SHORT TASK => Reproduce the portion of the Santa Claus passage that opens with the words containing "People attached to" and closes with "they let on.", substituting "Saint Nicholas" for "Santa Claus".

PASSAGE =>

'''

The garden where Mum and I built snowmen had been a rubbish tip, and our house was designed equally messily. Five doors opened onto the living room, which must have been twelve square metres at most, and only three led into other rooms. Behind Mum’s storytelling chair, a cupboard with two compartments stretched from floor to ceiling. The top one smelt of truffles when you poked your head inside, and was where passports and grownup letters were stored—and, more importantly, chocolate boxes and booze. One night a year a glass of sherry was left out, next to a mince pie and half a carrot.

I think I was nineish when Mum fessed up. I distinctly recall lying in bed, hugging the wall the way I liked to when she prayed for me. Before lights out, we’d talk a while, then she would sing the end of Numbers 6—‘The Lord bless you and keep you, the Lord make his face shine upon you’. That night, she told me Nicholas had been a patron of children even during his life—so what did I think their parents told them after he died? It strikes me now this was likely a fairy tale too, that all I’d done was graduate from one fiction to another, but at the time my reaction was one of confusion. In the years since, that hasn’t changed.

People attached to telling children Santa Claus is real often complain I don’t get it. I don’t. It’s never been intuitive to me why telling someone things you know are false—not to safeguard their wellbeing or your own, but just to watch them smile on being duped—is cruel and degrading in principle but twee in one specific case. Learning that Father Christmas was a lie didn’t make me cry or act up, but lied to was exactly how I felt. This year my niece turned eight: being required to play along was hard, and I’ve known parents admit to being more conflicted than they let on.

'''

GIVEN DATA =>
'''

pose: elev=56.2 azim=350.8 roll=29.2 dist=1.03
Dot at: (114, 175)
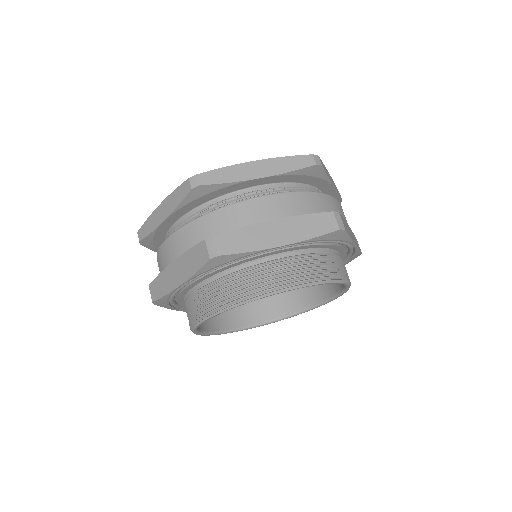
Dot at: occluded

'''

ANSWER IN FULL =>
People attached to telling children Saint Nicholas is real often complain I don’t get it. I don’t. It’s never been intuitive to me why telling someone things you know are false—not to safeguard their wellbeing or your own, but just to watch them smile on being duped—is cruel and degrading in principle but twee in one specific case. Learning that Father Christmas was a lie didn’t make me cry or act up, but lied to was exactly how I felt. This year my niece turned eight: being required to play along was hard, and I’ve known parents admit to being more conflicted than they let on.